4. Fairy Tales, by Hans Christian Andersen (Denmark)
Originally written in Danish, around 160 translations
Who doesn’t know “The Ugly Duckling”, “The Little Mermaid”, or “The Emperor’s New Clothes”? Andersen’s fairy tales have had an enormous influence and, in addition to the 160 translations of his collections of fairy tales, the film, television and theatre adaptations that have taken Andersen’s characters all over the world are not to be overlooked.
5. El Ingenioso Hidalgo Don Quijote de la Mancha, by Miguel Cervantes (Spain)
Originally written in Spanish, around 145 translations
Don Quixote is the oldest work on this list (Cervantes published the first part in 1605) and the first translation was in 1612 (into English). It is possibly the first novel of the modern era. The story of the mad knight who battles windmills needs no introduction and is essential for anyone who enjoys reading!

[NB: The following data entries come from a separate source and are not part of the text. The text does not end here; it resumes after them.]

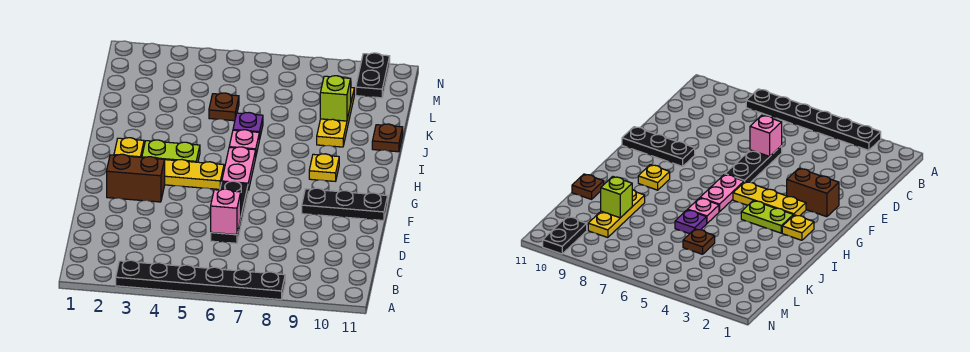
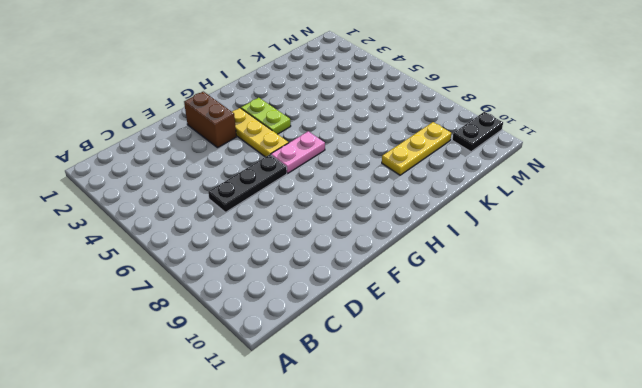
none -> black 1x6 plate [116,260,285,300]
none -> black 1x3 plate [302,188,388,221]
none -> yellow 1x1 plate [114,138,144,157]

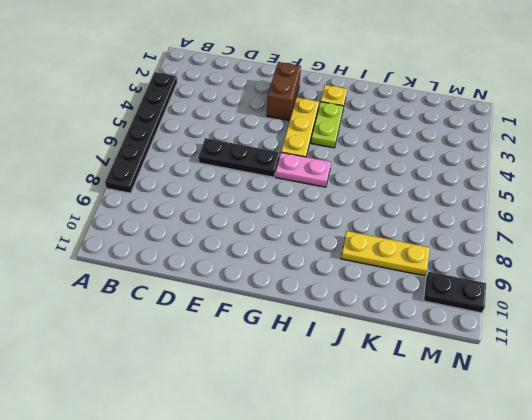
none -> black 1x3 plate [302,188,388,221]
none -> yellow 1x1 plate [309,154,339,181]
none -> pink 1x1 plate [229,130,259,154]

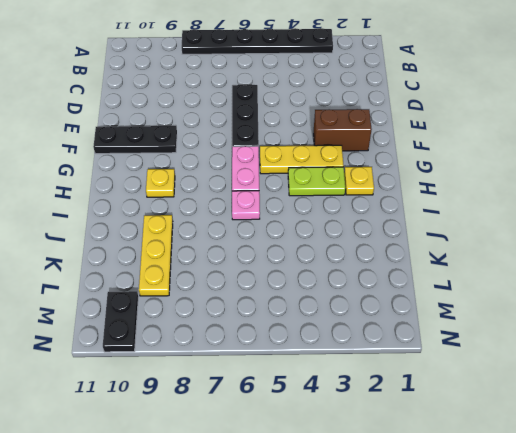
none -> purple 1x1 plate [233,113,263,140]
none -> brown 1x1 plate [372,124,403,152]
none -> brown 1x1 plate [209,93,239,121]

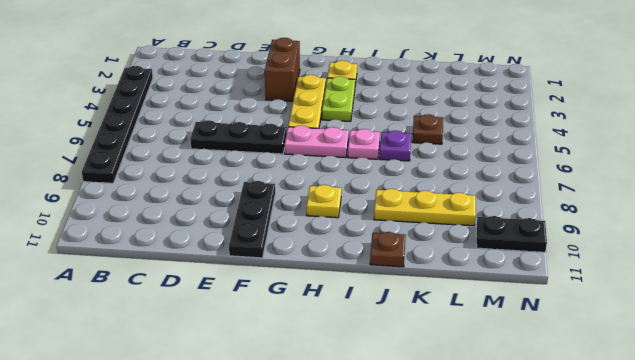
none -> pink 1x1 brick [211,189,241,235]
none -> lime 1x1 brick [320,76,351,121]

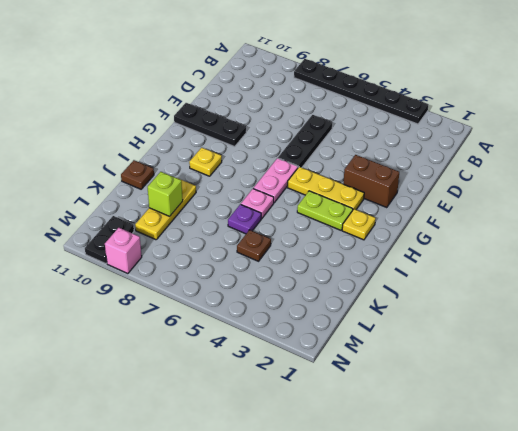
pink 1x1 brick [105,228,142,274] -> pink 1x1 brick moved to [211,189,241,235]

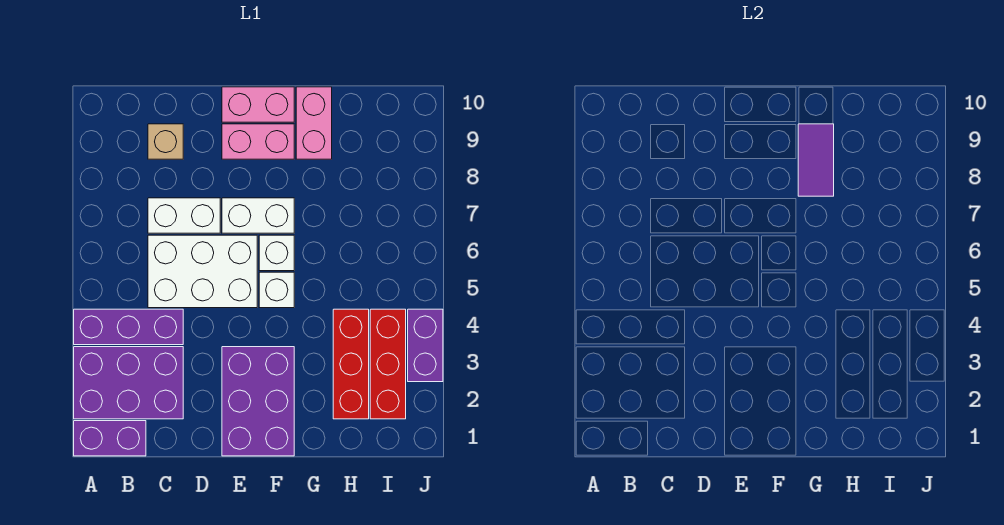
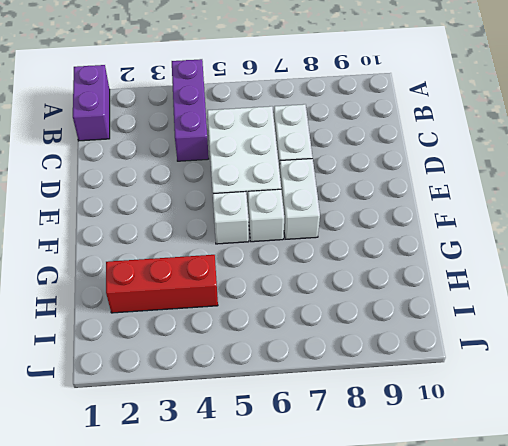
none -> purple 2x3 brick [74,347,183,419]
none -> tan 1x1 brick [148,124,183,159]
none -> purple 2x3 brick [222,347,294,456]

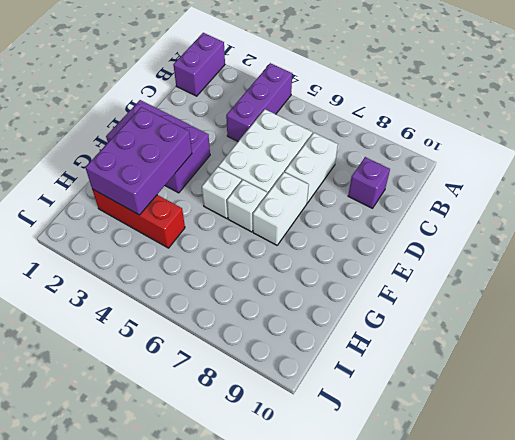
purple 1x1 brick [348,157,390,208] -> tan 1x1 brick [148,124,183,159]
purple 2x3 brick [85,107,192,215] -> purple 2x3 brick moved to [74,347,183,419]
none -> pink 1x2 brick [222,124,294,159]
none -> pink 1x2 brick [222,87,294,122]
none -> pink 1x2 brick [296,87,332,159]

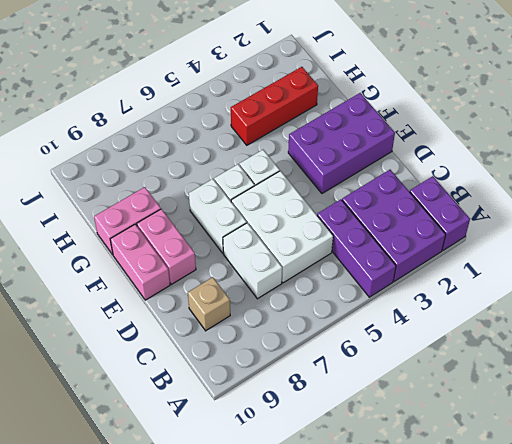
none -> red 1x3 brick [370,309,406,419]
none -> purple 1x2 brick [408,309,443,382]
none -> purple 1x2 tile [798,124,834,196]

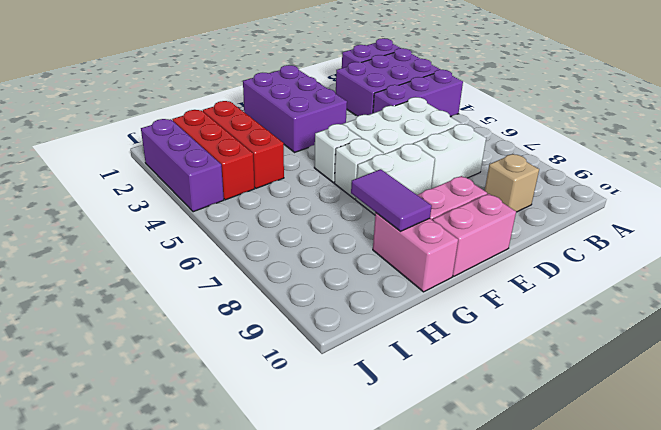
purple 1x3 brick [141,119,224,212] -> purple 1x2 brick [408,309,443,382]

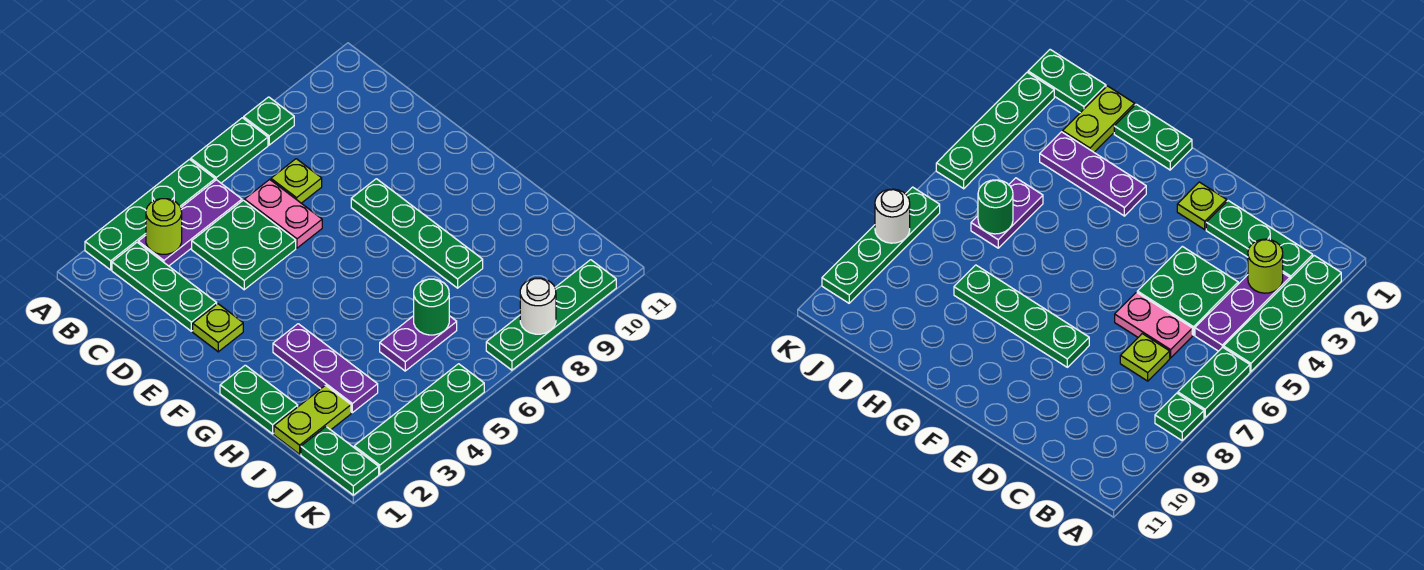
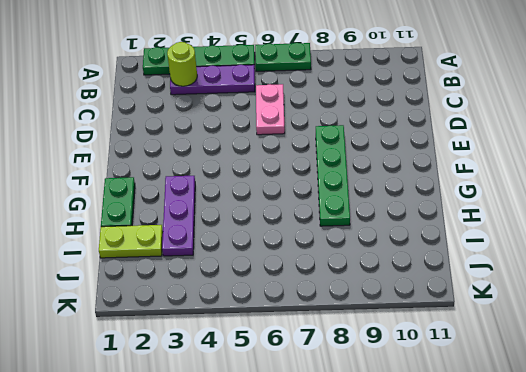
none -> green 1x1 plate [244,97,294,145]
none -> green 1x3 plate [112,242,217,331]
none -> green 2x2 plate [192,200,296,290]

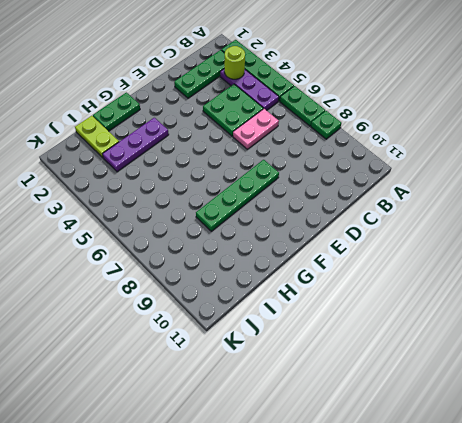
none -> lime 1x1 plate [271,159,322,203]
none -> lime 1x1 plate [193,304,243,352]
none -> purple 1x2 plate [380,316,457,371]

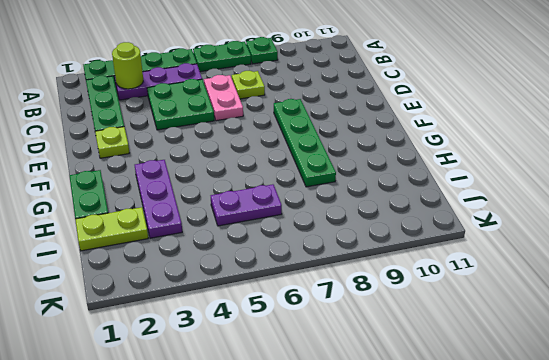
none -> green 1x2 plate [301,427,379,495]
none -> green 1x4 plate [354,364,484,474]
none -> green 1x4 plate [486,260,616,370]

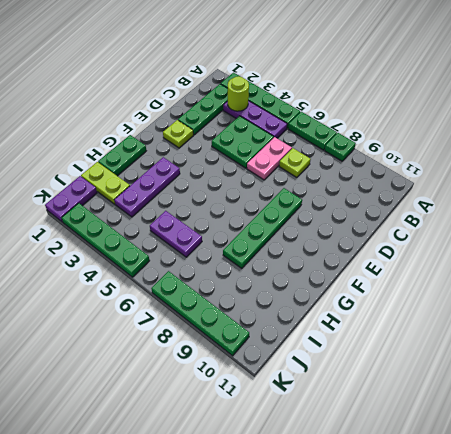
purple 1x2 plate [45,176,97,222] -> green 1x2 plate [301,427,379,495]
none -> green 1x1 round brick [414,279,449,335]
none -> white 1x1 round brick [520,278,556,334]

Finally, and because comics are also literature, an honourable mention for:
6. Astérix le Gaulois, by René Goscinny, Albert Uderzo and others (France)
Originally written in French, about 116 translations
For more than sixty years, Asterix the Gaul and his friends have been resisting the ancient Roman Empire and travelling the world. As well as entertaining readers of all ages, this French-Belgian comic strip also helps the younger generations to learn a bit of Ancient History!